▸ **Work task**:
Your output should be the line that contains "船員労務供給の役務に従事する期間" and all lines after it in the records, retyped exactly through the last one.

▸ **Data provided**:
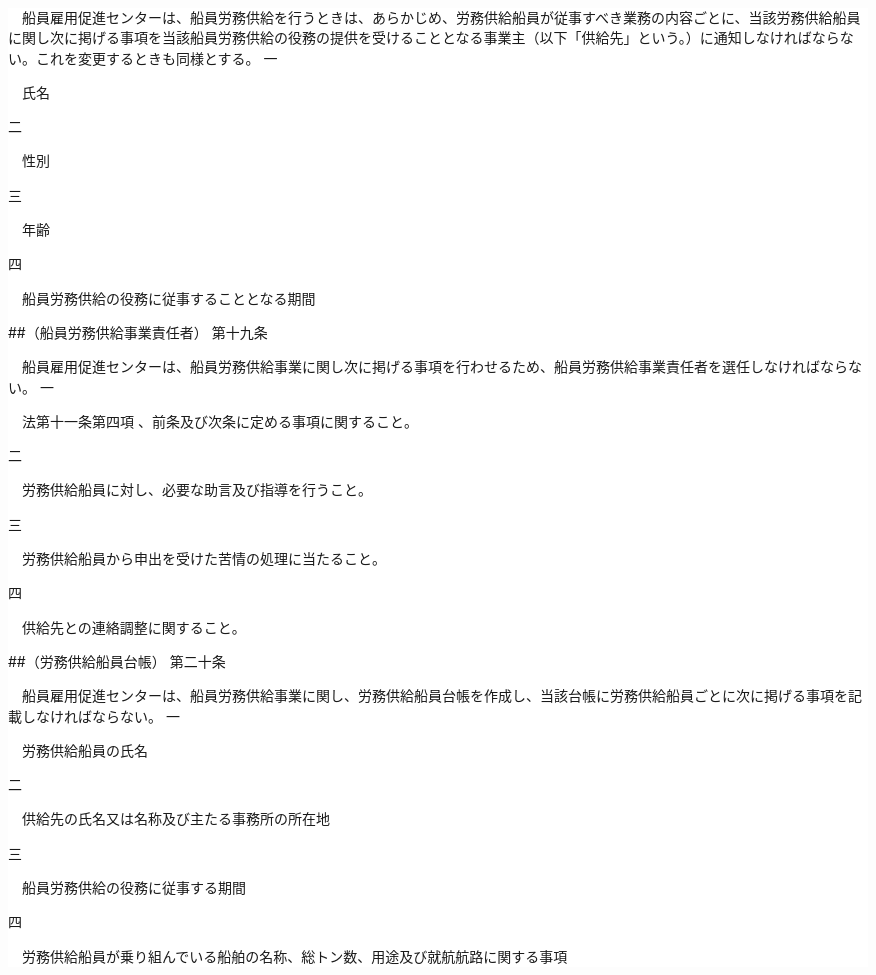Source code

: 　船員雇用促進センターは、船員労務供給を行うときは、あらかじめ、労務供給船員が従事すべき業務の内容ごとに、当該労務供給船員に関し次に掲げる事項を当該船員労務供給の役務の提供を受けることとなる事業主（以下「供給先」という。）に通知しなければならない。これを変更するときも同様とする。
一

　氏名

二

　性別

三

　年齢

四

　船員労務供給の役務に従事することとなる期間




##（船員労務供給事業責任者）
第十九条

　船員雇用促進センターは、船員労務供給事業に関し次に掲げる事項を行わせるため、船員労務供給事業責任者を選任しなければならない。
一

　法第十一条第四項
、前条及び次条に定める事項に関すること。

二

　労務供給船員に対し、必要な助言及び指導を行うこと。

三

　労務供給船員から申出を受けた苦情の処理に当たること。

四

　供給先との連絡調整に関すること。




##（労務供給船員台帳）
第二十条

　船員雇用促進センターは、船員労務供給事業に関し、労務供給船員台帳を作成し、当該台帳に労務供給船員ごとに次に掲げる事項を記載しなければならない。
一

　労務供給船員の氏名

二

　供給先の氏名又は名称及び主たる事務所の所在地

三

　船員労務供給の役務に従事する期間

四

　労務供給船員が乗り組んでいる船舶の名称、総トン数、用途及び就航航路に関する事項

▸ **Your response**:
　船員労務供給の役務に従事する期間

四

　労務供給船員が乗り組んでいる船舶の名称、総トン数、用途及び就航航路に関する事項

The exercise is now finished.